YOUR GOAL: Would you please output all the records exactly as given? Pictures should not appear in the copy.
[INPUT DATA Boundary: Start]
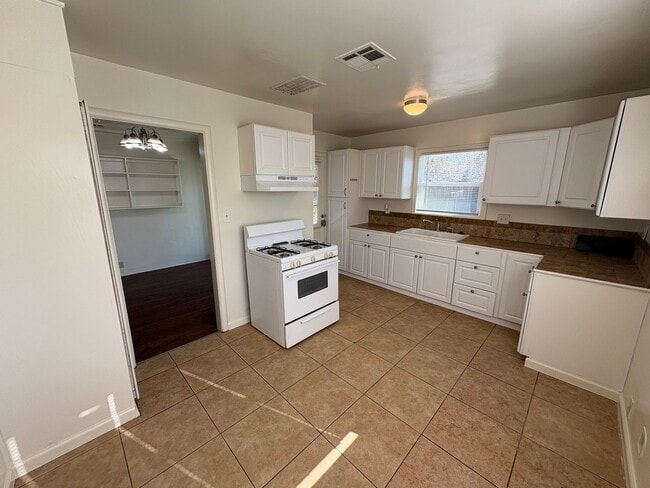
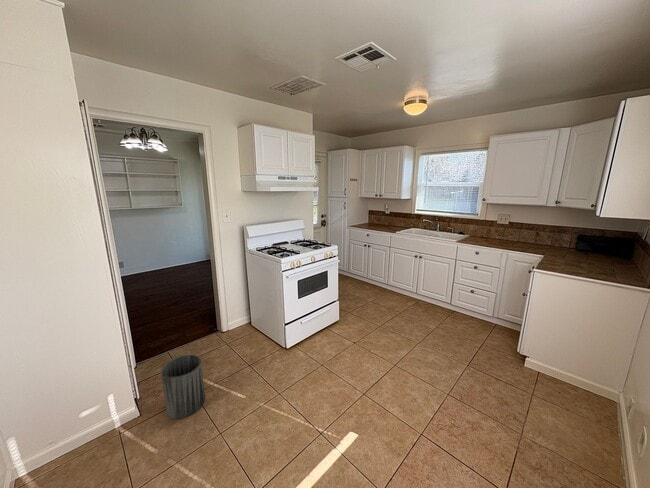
+ trash can [160,354,206,420]
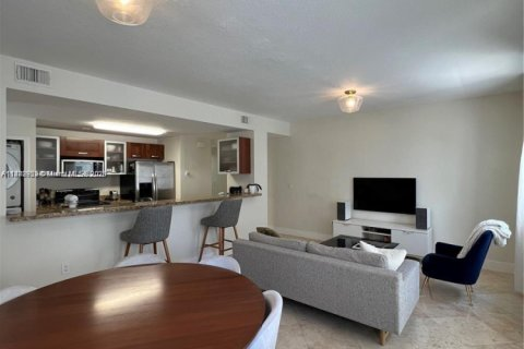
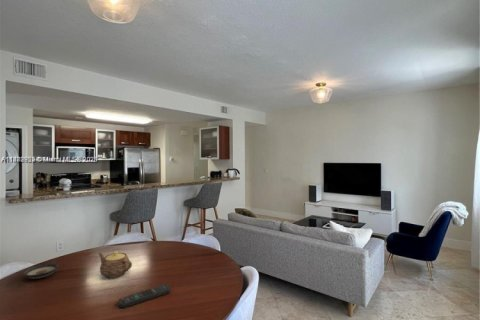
+ remote control [117,283,171,309]
+ teapot [97,250,133,279]
+ saucer [23,262,59,280]
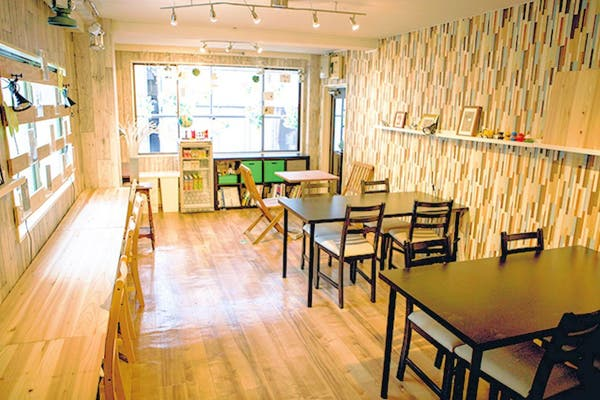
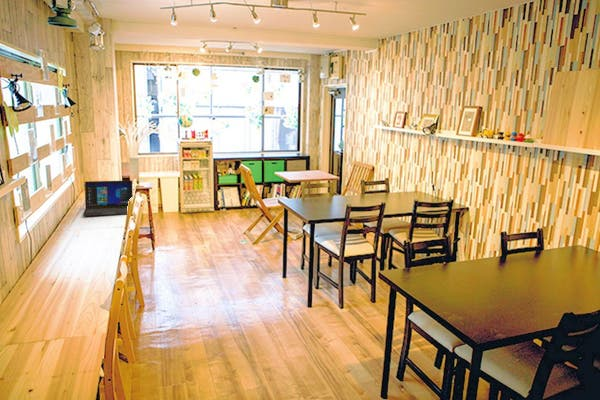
+ laptop [82,180,134,217]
[INPUT DATA Boundary: End]
SOLVED PROBLEM:
+ trash can [160,354,206,420]
+ remote control [117,283,171,309]
+ teapot [97,250,133,279]
+ saucer [23,262,59,280]
+ laptop [82,180,134,217]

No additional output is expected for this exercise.